Follow up treatment in America: Immunotherapy
Elifsu in now undergoing the prescribed treatment according to European standards for the High Risk stage 4 cancers. Only when you have had this treatment you are eligible for the anti-body treatment specifically for the NMYC gene. This American treatment utilizes an antibody that recognizes the neuroblastomacells and ‘flags’ it so that the body’s own immune system now recognizes it and starts attacking it itself.
There have been previous studies with the same antibodies, but they have not shown very good results. Only when they started combining two different types of antibodies did they start seeing good results. A break through idea as now they saw a 20% increase in patients recovering.
The results have been published in 2011. It was so successful that the international community of specialists has said that all neuroblastoma patients with the NMYC gene or in cases where the cancer has spread should be treated with this procedure as a standard. The insurance companies in The Netherlands generally cover the cost of this treatment. The application for Elifsu is currently under review. The thing is they will only cover the cost for the treatment of Elifsu, not for the stay of the family for support. As you can understand, the family not joining her for support is not an option.

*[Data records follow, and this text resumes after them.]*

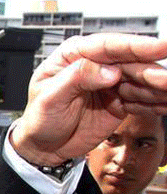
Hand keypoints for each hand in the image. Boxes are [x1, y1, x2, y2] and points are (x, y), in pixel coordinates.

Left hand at [11, 33, 166, 165]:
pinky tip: (165, 103)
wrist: (43, 147)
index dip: (134, 46)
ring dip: (157, 87)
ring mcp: (110, 84)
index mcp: (74, 55)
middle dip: (150, 71)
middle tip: (165, 81)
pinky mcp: (120, 102)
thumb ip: (75, 79)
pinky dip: (155, 102)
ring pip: (140, 80)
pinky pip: (142, 100)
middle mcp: (96, 65)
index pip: (107, 46)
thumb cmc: (39, 119)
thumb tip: (109, 71)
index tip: (159, 47)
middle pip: (129, 62)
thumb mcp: (49, 98)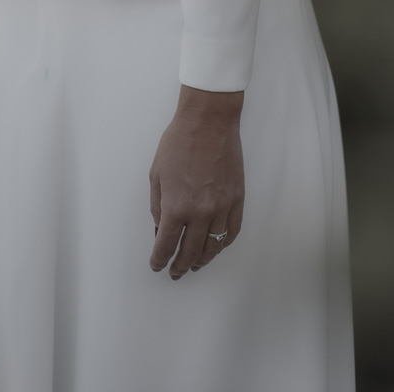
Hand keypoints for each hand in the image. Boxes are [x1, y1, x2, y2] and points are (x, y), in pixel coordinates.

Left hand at [149, 88, 244, 278]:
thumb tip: (161, 227)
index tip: (157, 265)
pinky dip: (223, 243)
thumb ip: (157, 206)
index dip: (159, 259)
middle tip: (175, 272)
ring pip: (214, 246)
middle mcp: (200, 213)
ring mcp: (222, 208)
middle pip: (191, 252)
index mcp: (176, 207)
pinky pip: (232, 231)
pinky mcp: (237, 200)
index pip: (166, 245)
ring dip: (203, 259)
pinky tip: (216, 246)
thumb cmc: (179, 142)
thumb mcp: (156, 174)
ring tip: (195, 264)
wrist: (208, 122)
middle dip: (180, 266)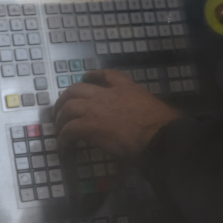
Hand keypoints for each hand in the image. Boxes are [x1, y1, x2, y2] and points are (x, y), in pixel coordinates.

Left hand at [52, 69, 180, 161]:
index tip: (85, 77)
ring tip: (58, 129)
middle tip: (61, 110)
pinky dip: (63, 138)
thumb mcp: (154, 108)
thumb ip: (142, 109)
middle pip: (76, 89)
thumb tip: (143, 121)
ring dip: (60, 119)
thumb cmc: (164, 126)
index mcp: (127, 89)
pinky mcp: (90, 126)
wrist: (161, 137)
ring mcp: (96, 109)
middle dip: (65, 99)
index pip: (107, 75)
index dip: (93, 75)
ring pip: (68, 107)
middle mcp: (108, 95)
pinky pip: (69, 130)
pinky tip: (62, 147)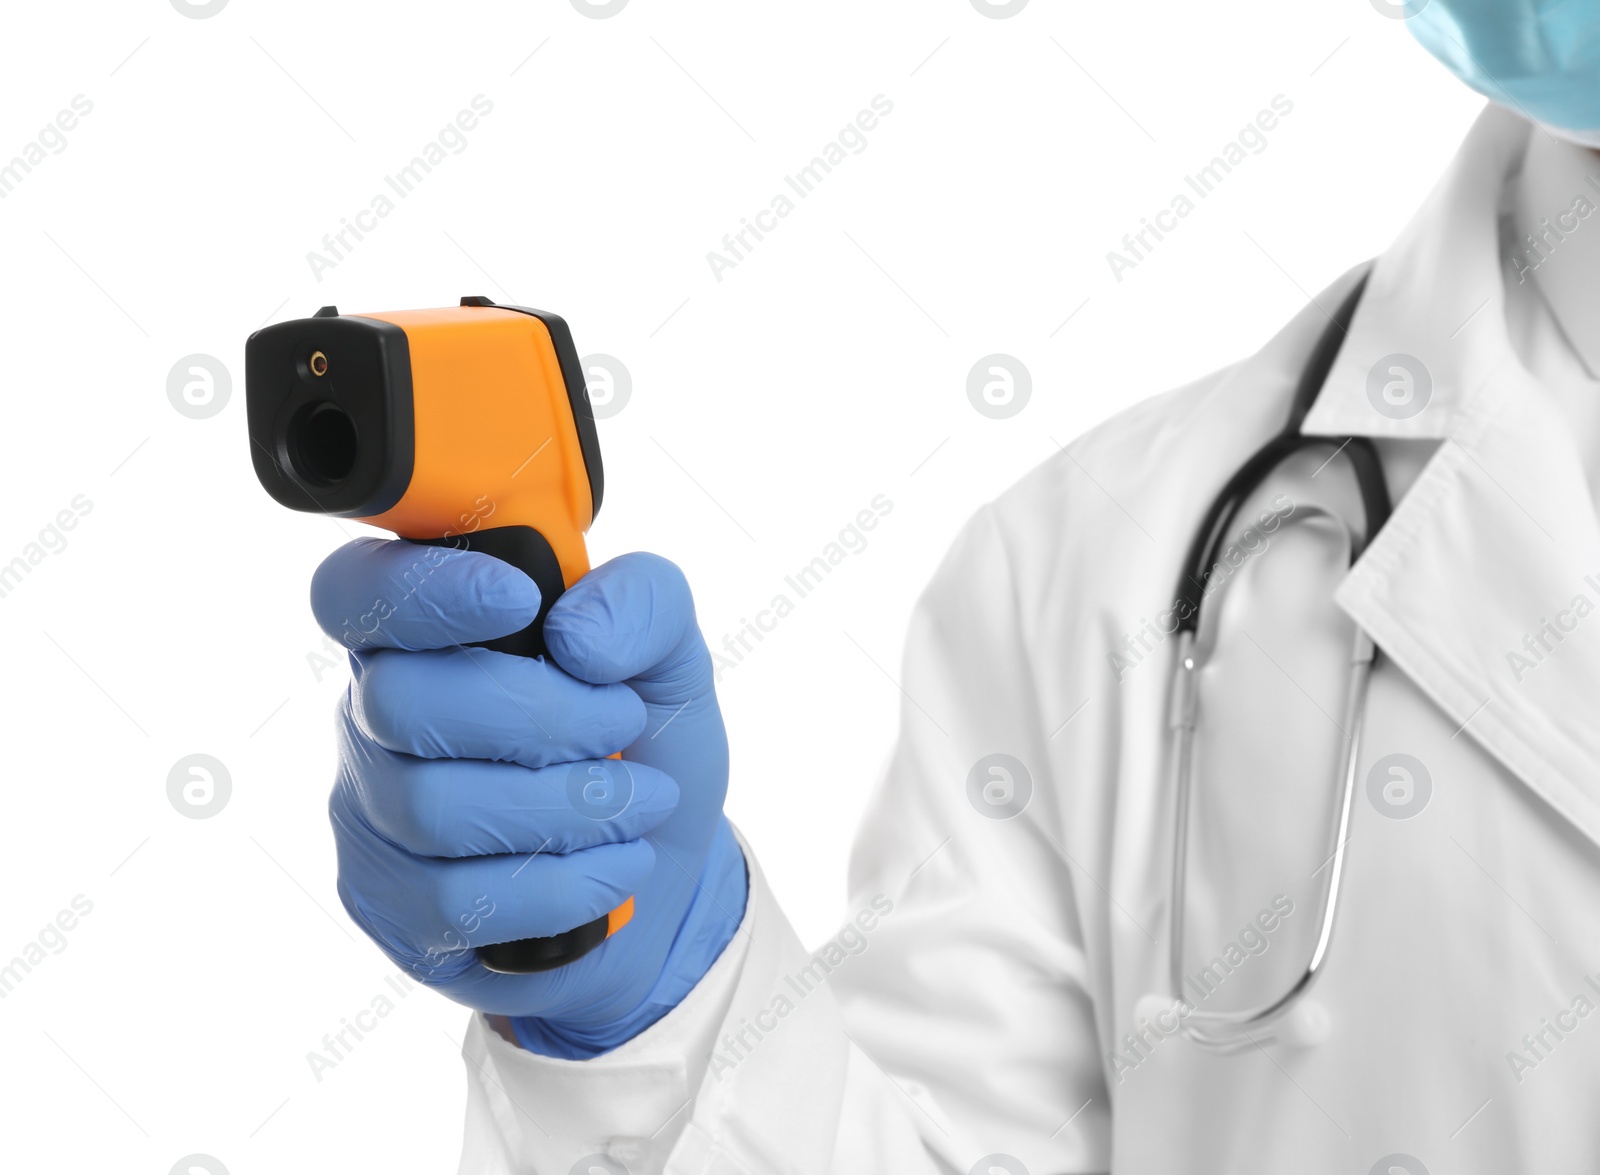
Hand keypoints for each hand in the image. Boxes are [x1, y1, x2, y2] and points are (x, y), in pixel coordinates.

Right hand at [309, 538, 744, 1048]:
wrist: (670, 876)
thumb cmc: (647, 746)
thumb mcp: (672, 654)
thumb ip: (643, 600)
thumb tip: (575, 634)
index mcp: (422, 634)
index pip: (353, 591)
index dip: (422, 589)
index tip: (523, 600)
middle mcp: (373, 721)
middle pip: (399, 702)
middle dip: (540, 715)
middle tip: (624, 722)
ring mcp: (373, 821)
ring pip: (433, 808)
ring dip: (570, 806)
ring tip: (643, 799)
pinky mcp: (395, 913)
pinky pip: (457, 901)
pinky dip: (567, 882)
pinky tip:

As a family we aim to be there for the full period of treatment, which can take up to 7 months, six if there are no complications. This is why we need the kindness and help of others. For us to be there for her we need money, and quite a lot of it. With your support and creativity with raising funds to a grand total of 100,000 Euro’s we can make that very important trip and be there for Elifsu. If we raise more money than we need the extra funds will go the another patient with the same diagnose or to a charity such as Villa Joep or Kika. In this way we ensure the money will be spent on what it was originally donated for.
On behalf of Elifsu and perhaps others: Thank you in advance!